» GIVEN PASSAGE
Though I hate to, and would never make concrete cause and effect claims, it seems like the Holocaust catalyzed much of my family’s behavior. My mother was born in 1945, on my grandparents’ journey back to Poland from Siberia, in a make-shift hospital in Jalal-Abad, Kirgizia. She was born en route “home” (to find out if anyone else in the family was alive) but there was no home to go back to; she was a refugee before knowing what home was.

Appropriately, perhaps, my mother (and Bubbie) were hoarders, creating protective nests for themselves, hanging on to whatever they had—in particular their homes—terrifically afraid everything would suddenly be taken from them. As a child, I found my mom’s piles of junk to be blockades between us—physical and emotional (there was no room to crawl into her bed when I had a nightmare), but as an adult, I can see that blockades against the enemies (Nazis, Poles, etc.) make sense.

By the way, did you see that study that came out last summer that said that the post-trauma of the Holocaust is passed on genetically—the anxiety actually shifted genes? I know the study was criticized, but there is something there, I think.

Have you broached the idea with your mother about how her hoarding might be connected to her/her parents’ past? If so, what does she think about it?

It’s really been through my book and my writings that my mom and I have begun to discuss the origins of her hoarding and anxiety. I get emails from readers, and in particular have been hearing from third generation survivors who’ve dealt with similar issues in their families (and in some awful cases, relatives have committed suicide). I talk about some of these with my mom, and she’ll briefly respond, usually saying something similar to what she said on the “Today Show”: She’s hanging onto things because she’s so worried they’ll be taken away from her. My grandmother was the same.

When it comes to the Holocaust, we’re quick to talk about the need to transcribe and share the stories of survivors, but what about the stories of the aftermath? How we can make it more acceptable to talk about these types of things, especially as the survivor generation dies off, but the resulting generations still feel an impact?

» GIVEN INFORMATION

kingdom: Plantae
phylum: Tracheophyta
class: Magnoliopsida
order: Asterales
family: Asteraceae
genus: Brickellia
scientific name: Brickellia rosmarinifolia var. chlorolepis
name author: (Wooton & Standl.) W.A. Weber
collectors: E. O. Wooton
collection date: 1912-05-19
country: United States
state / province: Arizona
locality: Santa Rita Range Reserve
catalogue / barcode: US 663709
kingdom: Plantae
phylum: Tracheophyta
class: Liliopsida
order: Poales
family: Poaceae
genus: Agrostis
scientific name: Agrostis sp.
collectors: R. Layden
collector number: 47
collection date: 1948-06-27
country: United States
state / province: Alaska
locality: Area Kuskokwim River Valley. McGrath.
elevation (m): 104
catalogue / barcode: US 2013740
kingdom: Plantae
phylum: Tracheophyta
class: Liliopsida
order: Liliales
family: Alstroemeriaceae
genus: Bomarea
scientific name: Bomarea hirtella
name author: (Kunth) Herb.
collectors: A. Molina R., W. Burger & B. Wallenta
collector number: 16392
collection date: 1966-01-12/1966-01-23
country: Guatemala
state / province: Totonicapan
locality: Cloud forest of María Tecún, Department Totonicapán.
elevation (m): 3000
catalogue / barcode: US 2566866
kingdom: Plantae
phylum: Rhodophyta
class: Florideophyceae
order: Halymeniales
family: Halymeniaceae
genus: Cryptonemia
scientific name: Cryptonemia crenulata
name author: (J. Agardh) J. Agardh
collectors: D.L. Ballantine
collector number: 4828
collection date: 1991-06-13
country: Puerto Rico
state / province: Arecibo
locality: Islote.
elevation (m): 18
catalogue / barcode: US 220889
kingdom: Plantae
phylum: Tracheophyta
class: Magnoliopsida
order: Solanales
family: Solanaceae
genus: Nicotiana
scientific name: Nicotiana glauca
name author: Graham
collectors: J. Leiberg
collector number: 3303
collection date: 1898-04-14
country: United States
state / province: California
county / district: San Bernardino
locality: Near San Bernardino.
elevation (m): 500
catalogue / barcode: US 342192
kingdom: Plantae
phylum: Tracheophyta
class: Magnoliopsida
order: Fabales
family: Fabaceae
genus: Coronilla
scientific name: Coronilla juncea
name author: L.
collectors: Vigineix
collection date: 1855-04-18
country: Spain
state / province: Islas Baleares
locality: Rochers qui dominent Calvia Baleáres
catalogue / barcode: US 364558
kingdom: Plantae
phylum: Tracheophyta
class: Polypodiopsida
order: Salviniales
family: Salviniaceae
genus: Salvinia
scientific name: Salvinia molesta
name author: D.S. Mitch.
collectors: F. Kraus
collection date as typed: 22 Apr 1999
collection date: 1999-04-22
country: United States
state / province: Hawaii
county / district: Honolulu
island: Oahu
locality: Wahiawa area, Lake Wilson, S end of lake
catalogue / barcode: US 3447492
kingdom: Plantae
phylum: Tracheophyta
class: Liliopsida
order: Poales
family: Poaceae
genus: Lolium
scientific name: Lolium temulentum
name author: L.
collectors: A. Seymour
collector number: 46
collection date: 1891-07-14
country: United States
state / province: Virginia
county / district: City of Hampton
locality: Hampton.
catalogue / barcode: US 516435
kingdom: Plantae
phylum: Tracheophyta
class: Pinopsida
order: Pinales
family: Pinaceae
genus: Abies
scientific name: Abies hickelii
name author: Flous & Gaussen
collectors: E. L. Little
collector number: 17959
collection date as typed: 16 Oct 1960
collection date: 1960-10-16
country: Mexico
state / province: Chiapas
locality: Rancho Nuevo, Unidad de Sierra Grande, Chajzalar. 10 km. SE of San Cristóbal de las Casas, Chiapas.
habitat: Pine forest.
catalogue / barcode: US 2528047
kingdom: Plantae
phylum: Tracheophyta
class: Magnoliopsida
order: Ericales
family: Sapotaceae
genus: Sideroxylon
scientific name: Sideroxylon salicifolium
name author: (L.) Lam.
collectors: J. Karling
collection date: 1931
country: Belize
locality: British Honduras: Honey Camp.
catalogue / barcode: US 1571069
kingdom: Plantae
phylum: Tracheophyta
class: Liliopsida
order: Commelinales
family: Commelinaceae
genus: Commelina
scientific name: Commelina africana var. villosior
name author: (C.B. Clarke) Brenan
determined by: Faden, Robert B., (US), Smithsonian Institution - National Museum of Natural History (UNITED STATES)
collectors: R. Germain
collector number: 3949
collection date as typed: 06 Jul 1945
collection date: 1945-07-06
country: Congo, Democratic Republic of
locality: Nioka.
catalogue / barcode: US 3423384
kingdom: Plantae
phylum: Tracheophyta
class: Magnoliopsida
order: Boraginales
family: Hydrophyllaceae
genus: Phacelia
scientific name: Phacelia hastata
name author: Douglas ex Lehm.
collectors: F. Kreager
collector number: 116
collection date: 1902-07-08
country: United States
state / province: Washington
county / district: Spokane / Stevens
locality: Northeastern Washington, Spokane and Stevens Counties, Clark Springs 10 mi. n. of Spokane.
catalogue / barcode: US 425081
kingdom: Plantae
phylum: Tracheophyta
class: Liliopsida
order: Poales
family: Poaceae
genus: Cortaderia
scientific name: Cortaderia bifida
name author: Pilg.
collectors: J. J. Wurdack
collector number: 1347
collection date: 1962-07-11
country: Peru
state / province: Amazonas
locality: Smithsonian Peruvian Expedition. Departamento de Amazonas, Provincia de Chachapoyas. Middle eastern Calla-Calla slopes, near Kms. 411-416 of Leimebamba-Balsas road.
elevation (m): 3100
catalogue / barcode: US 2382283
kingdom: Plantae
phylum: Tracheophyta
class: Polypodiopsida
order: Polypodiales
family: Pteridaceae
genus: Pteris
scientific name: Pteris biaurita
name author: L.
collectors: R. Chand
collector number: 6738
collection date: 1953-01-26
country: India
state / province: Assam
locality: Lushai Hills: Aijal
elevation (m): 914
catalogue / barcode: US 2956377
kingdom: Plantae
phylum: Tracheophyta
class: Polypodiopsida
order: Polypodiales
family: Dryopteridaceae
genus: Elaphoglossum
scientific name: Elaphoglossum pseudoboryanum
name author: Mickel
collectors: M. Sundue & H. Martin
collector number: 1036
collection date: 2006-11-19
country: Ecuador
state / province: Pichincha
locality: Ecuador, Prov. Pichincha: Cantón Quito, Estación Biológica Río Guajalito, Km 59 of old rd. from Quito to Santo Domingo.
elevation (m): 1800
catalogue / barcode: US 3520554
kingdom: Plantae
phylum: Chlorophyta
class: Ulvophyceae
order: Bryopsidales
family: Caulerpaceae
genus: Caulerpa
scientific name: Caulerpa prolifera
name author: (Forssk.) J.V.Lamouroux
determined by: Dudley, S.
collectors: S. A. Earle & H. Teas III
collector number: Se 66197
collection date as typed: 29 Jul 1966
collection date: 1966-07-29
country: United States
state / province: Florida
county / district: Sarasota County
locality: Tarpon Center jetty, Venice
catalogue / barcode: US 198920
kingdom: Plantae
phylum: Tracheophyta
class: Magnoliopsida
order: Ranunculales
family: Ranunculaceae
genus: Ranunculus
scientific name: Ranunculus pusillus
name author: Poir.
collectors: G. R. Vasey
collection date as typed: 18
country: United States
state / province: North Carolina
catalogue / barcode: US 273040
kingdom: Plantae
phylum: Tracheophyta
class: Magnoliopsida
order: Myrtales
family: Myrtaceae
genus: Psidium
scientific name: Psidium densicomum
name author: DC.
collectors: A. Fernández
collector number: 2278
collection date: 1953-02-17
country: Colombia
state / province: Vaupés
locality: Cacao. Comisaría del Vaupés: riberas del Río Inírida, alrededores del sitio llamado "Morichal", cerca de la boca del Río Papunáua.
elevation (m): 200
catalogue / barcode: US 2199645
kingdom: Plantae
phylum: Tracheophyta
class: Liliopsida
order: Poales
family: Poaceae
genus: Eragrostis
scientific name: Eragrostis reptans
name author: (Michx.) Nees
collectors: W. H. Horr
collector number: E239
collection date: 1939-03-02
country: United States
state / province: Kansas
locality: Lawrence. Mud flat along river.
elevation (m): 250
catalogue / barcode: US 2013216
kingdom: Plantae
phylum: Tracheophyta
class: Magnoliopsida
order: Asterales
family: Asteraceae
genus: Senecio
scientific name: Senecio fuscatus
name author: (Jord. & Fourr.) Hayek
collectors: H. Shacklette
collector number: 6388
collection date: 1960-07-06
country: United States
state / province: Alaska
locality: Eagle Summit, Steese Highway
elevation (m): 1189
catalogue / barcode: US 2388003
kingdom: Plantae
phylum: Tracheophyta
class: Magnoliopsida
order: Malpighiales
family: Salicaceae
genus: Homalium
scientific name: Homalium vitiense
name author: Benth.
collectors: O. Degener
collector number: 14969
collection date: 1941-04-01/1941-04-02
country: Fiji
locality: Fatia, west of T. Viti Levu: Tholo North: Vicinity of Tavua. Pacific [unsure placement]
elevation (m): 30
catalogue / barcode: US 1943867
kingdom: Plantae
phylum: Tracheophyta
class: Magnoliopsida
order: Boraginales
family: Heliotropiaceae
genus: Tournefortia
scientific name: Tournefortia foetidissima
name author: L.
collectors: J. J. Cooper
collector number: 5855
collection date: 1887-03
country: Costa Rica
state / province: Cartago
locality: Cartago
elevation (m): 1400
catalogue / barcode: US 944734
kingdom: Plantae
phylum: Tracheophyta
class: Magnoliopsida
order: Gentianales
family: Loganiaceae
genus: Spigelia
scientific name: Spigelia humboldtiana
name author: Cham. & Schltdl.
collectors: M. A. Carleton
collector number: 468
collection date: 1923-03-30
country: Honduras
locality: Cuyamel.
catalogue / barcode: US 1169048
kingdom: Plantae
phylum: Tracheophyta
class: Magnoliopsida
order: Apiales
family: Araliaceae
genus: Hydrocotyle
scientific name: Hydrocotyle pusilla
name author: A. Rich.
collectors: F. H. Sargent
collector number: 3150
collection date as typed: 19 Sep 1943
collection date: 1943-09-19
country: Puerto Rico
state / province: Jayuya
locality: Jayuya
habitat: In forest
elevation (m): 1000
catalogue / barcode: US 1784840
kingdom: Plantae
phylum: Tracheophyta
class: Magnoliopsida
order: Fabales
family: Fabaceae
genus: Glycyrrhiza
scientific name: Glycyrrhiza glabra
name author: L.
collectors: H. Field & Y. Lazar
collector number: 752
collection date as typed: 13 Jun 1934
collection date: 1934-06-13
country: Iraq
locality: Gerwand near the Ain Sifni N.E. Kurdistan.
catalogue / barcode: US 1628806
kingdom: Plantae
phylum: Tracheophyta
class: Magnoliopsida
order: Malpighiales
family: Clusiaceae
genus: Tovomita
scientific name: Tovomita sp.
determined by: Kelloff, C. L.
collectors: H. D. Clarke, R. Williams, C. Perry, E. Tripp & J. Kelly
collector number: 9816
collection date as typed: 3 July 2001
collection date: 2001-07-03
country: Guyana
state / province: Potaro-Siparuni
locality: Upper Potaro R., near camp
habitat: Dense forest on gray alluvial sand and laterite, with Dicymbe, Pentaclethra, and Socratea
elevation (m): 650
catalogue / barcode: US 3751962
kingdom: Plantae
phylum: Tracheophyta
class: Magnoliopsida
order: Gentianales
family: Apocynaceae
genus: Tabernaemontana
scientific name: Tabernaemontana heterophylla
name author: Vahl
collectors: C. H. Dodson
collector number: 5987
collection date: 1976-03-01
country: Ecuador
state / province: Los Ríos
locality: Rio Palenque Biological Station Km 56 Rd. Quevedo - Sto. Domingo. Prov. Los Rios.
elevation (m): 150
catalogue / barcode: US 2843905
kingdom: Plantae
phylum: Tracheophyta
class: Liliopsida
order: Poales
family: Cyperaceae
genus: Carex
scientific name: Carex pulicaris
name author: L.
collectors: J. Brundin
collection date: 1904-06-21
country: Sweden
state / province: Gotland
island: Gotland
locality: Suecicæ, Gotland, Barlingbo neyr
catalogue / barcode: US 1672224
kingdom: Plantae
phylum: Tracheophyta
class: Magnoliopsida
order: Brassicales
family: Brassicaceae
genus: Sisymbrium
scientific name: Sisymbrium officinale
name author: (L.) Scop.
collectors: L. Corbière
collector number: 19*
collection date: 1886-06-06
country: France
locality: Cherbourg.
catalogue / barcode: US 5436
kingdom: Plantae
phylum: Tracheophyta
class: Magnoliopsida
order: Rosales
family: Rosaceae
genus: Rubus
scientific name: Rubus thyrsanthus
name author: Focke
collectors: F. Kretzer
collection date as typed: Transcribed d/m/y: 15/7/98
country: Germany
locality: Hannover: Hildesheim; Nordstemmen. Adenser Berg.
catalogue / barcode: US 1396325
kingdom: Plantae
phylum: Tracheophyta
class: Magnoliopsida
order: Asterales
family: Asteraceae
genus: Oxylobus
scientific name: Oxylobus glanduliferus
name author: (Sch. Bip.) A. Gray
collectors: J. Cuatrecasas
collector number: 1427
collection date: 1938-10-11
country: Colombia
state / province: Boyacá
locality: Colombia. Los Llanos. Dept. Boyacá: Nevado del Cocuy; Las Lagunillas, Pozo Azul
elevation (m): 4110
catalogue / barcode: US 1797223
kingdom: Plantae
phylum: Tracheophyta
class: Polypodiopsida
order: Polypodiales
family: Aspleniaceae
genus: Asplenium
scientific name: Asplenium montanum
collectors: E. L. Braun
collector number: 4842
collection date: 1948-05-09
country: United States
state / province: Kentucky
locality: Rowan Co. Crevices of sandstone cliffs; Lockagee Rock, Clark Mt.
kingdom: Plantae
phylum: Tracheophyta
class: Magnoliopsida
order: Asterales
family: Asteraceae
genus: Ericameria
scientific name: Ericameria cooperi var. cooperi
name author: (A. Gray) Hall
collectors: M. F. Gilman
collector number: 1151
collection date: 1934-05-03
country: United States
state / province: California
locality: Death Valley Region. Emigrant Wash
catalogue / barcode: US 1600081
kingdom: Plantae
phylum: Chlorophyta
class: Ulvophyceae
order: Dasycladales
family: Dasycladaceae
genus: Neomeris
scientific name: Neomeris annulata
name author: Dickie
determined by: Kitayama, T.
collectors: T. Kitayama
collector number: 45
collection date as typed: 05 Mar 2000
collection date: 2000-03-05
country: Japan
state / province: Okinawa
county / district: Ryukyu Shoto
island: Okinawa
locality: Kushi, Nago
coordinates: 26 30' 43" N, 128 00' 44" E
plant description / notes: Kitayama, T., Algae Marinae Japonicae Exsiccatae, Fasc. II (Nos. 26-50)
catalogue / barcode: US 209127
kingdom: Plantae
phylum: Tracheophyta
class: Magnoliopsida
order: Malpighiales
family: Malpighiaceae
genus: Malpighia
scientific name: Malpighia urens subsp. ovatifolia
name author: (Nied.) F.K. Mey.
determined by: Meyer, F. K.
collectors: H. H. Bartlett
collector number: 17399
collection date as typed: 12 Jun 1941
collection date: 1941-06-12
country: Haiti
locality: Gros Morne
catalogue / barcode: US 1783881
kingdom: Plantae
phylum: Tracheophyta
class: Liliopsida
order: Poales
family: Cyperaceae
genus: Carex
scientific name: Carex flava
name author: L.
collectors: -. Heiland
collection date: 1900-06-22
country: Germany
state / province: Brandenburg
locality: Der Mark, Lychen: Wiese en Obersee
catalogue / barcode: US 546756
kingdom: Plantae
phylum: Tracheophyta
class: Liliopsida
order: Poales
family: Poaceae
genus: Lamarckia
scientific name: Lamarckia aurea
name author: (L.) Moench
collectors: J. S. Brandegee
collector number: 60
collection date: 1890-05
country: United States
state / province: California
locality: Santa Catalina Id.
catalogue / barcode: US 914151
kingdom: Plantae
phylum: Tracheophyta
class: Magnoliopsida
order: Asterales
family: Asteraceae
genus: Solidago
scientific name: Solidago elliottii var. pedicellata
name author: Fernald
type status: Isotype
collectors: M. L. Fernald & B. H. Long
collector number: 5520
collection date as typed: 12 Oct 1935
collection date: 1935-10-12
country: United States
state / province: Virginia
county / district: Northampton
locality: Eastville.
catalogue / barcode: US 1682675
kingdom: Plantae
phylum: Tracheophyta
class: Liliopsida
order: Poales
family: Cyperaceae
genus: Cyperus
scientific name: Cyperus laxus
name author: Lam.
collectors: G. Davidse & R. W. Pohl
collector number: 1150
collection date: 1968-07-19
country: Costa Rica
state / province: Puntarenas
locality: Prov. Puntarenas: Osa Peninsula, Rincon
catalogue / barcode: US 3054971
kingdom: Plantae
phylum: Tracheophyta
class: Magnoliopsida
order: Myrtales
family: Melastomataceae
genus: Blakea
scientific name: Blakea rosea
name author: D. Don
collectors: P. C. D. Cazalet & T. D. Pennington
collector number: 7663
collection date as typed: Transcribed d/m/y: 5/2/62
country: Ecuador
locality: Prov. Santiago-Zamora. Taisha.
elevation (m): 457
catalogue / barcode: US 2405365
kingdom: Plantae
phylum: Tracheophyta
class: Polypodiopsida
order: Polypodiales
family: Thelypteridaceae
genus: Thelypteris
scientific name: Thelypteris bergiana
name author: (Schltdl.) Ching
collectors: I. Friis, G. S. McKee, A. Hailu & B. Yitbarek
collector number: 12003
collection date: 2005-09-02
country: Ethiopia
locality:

» CHECK YOUR UNDERSTANDING
#1 Answer these questions about the passage on the Holocaust and family hoarding, each in one line.
(a) Where was the mother born?
(b) As a child, what did the speaker find the mother's piles of junk to be?
(c) From which readers in particular has the speaker been hearing?
#2 Summarize the passage on the Holocaust and family hoarding in two sentences.
#3 Continue the passage on the Holocaust and family hoarding from its last sentence.

» ANSWERS FOR THIS EXERCISE
#1
(a) In a make-shift hospital in Jalal-Abad, Kirgizia.
(b) Blockades between them, both physical and emotional.
(c) Third generation survivors who've dealt with similar issues in their families.

#2 The speaker's mother was born in 1945 on her parents' journey back to Poland from Siberia, a refugee with no home to return to. She and the speaker's grandmother became hoarders, afraid everything would be taken from them, and the speaker's book and writings have opened a conversation with the mother about where that hoarding and anxiety come from.

#3
Yes, I feel very strongly about this. I feel like in my (middle-class/upper-middle class, hyper educated, urban) milieu, everyone is on Paxil or current trend-drug for their depression and anxiety disorders, and yet, serious talk of serious mental illness in the Jewish community is so taboo, even though so many of us are affected longer term by these conditions. Really affected, on an everyday level. As I mention in my book, I once read that it takes four generations for trauma to pass through a family and that totally resonated. I’m the third generation; the Holocaust affects me most days, and as such, affects how I’m raising my kids.

You know, I’m trying to do events with Jewish mental health services, and it’s been hard to orchestrate. There are so few. I’ve been invited to speak at North Ontario mental health conferences, but so far, none in the Jewish community.

I think for many Jews, especially those who immigrated here after the war, there was this ideal of the stalwart immigrant—i.e. don’t show your weakness. But in doing so, it made Jews struggling with mental illness a shanda to talk about. When I was finally diagnosed with anxiety, it was like “WHAT? Anxiety is actually a thing that can make you super physically sick and doesn’t just mean being a worry wart?!”

I still haven’t told my Bubbie that I have been diagnosed with anxiety and am medicated daily for it. I’m not sure she’d “get” it, you know?

Yes, totally. I think there’s also a kind of passing on of survivor’s guilt that manifests in different ways in different generations. How can I complain about being worried about a physics exam/a romantic date/going into pre-term labor when Bubbie hid in a convent, schmoozed Nazis, swam rivers to save her life, then gave birth to mom en route from Siberia to Poland to find out her family was murdered?

Then again, I do feel like I grew up in a milieu where people kvetched excessively about things… It was like the anxiety was everywhere, but never articulated and explored.